What the task requires:
Restate word for word only the lines running from the one with "f_number: 1.9" to the end of the data, both ends included. Omit any pictures.

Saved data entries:
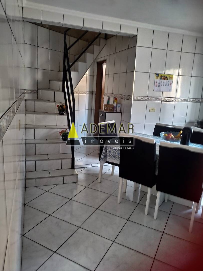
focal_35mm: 24
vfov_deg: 71.6
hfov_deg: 56.8
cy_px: 136
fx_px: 188
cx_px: 102
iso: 400
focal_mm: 3.94
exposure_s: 1/20
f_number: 1.9
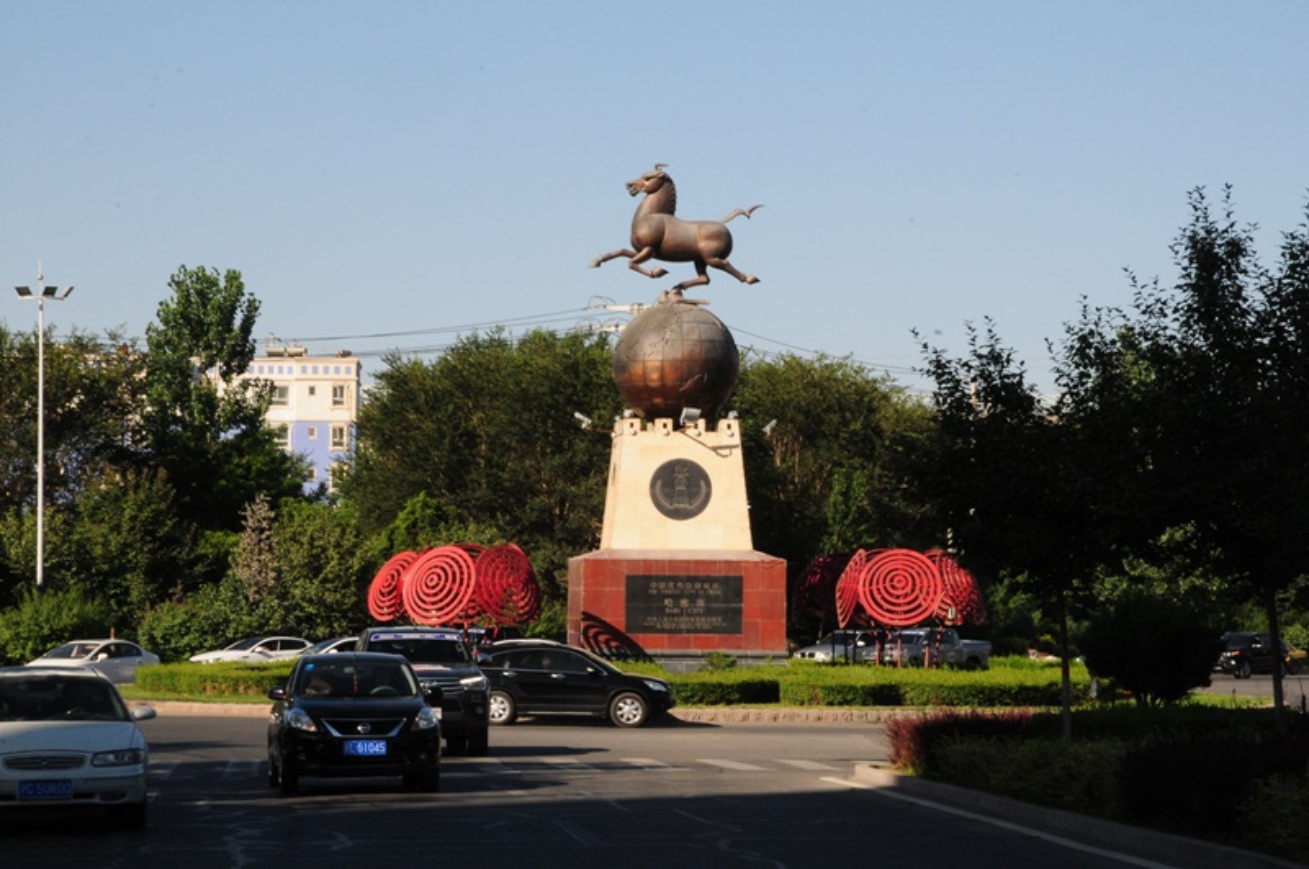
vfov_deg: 11.7
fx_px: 4248
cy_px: 434
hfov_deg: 17.5
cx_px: 654
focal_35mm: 117
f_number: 25
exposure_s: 1/160
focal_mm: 78
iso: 640
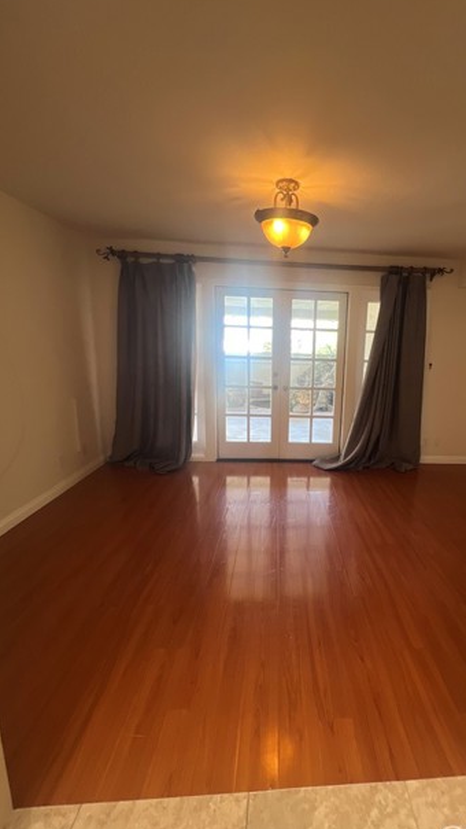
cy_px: 419
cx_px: 304
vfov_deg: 103.0
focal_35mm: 15
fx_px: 329
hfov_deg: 68.9
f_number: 1.8
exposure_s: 1/60
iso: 125
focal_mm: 1.57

Task solution:
f_number: 1.9
vfov_deg: 11.7
fx_px: 4248
cy_px: 434
hfov_deg: 17.5
cx_px: 654
focal_35mm: 117
f_number: 25
exposure_s: 1/160
focal_mm: 78
iso: 640
cy_px: 419
cx_px: 304
vfov_deg: 103.0
focal_35mm: 15
fx_px: 329
hfov_deg: 68.9
f_number: 1.8
exposure_s: 1/60
iso: 125
focal_mm: 1.57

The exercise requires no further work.